Requirement A
Write out the stretch of the Halloween street passage from "Tall-Ships was alive" through "of sugar-fuelled children.", word for word.
Requirement B
Pick up the Halloween street passage after its final sentence and keep writing it.

Page excerpt
------------------------------

Tall-Ships was alive with Halloween activity, being a bigger road and one that actually leads somewhere. Some homes had gone all out in the decoration department, with lights, inflatables, tombstones in the garden and smoke machines – oh, and not forgetting the spooky sound-effects being played from a hidden boombox on the balcony. Costumed kids darted around and costumed parents doled out sweets. At one house Darth Vader greeted us coolly with a sweep of his light saber, while his young assistant (I forget now, a ninja turtle?) handed round the candy. Even adults who didn’t dress up (and that was most of us) were enjoying the atmosphere, sitting out on their porches and enjoying the costumes and antics of sugar-fuelled children.

------------------------------

Input data
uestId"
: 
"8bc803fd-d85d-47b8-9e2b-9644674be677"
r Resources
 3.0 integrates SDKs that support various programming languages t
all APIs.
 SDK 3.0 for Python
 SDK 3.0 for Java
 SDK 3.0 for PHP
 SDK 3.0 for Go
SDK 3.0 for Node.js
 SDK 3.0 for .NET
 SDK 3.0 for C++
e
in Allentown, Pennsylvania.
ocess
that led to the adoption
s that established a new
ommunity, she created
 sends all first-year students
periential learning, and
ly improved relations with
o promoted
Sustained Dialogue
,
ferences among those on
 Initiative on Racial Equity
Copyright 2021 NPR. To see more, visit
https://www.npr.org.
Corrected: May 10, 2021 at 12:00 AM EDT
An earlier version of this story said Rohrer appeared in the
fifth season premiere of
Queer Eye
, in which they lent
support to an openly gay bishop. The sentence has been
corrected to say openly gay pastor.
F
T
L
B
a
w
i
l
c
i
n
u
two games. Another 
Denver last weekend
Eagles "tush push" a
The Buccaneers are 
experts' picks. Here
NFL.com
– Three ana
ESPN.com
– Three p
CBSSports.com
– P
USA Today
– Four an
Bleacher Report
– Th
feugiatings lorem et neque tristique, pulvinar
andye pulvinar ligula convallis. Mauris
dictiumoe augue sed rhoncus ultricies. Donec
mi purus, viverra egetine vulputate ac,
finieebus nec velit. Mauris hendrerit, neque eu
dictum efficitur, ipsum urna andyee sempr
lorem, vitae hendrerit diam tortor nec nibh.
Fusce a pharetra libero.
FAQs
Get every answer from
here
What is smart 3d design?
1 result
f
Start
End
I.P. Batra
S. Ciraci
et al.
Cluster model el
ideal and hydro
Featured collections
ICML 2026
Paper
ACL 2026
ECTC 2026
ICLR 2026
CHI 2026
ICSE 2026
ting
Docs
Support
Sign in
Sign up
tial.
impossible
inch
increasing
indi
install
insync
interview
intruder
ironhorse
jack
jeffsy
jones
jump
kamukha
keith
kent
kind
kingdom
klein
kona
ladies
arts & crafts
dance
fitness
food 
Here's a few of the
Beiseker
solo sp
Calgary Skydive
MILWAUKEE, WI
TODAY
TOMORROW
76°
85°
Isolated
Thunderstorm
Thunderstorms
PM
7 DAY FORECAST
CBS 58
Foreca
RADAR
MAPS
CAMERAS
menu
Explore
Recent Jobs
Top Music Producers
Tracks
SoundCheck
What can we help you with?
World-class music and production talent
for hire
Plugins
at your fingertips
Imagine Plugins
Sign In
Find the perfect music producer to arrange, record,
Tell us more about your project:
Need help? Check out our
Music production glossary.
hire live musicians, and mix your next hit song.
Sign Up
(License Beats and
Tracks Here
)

------------------------------

Task result A
Tall-Ships was alive with Halloween activity, being a bigger road and one that actually leads somewhere. Some homes had gone all out in the decoration department, with lights, inflatables, tombstones in the garden and smoke machines – oh, and not forgetting the spooky sound-effects being played from a hidden boombox on the balcony. Costumed kids darted around and costumed parents doled out sweets. At one house Darth Vader greeted us coolly with a sweep of his light saber, while his young assistant (I forget now, a ninja turtle?) handed round the candy. Even adults who didn’t dress up (and that was most of us) were enjoying the atmosphere, sitting out on their porches and enjoying the costumes and antics of sugar-fuelled children.

Task result B
Every so often we would bump into someone we knew, recognisable from their costume worn in the Halloween Parade at school earlier that day. There would be a round of “Hello’s” before getting down to the serious business of comparing their hauls. We could have gone on forever, the kids galloping across lawns and on to the next house, but you have to draw the line somewhere, so we reined in the Zeeebra, who was showing signs of exhaustion and corralled Snow-White and the Giraffe and did the other side of our street on the way back. It wasn’t until the return journey that we discovered Snow-White had been excitedly yelling “Trickle Treat!” at people all evening!
There was time for an inspection of our swag on the living room rug, a taste test or two of some Canadian chocolate bars we hadn’t yet experienced (mmmm Baby Ruths are lovely!) and it was time to scrub those teeth and crawl into bed. I think the doorbell finally stopped ringing sometime around 9pm, by which time I didn’t want to see another sugar-loaded morsel for a long time.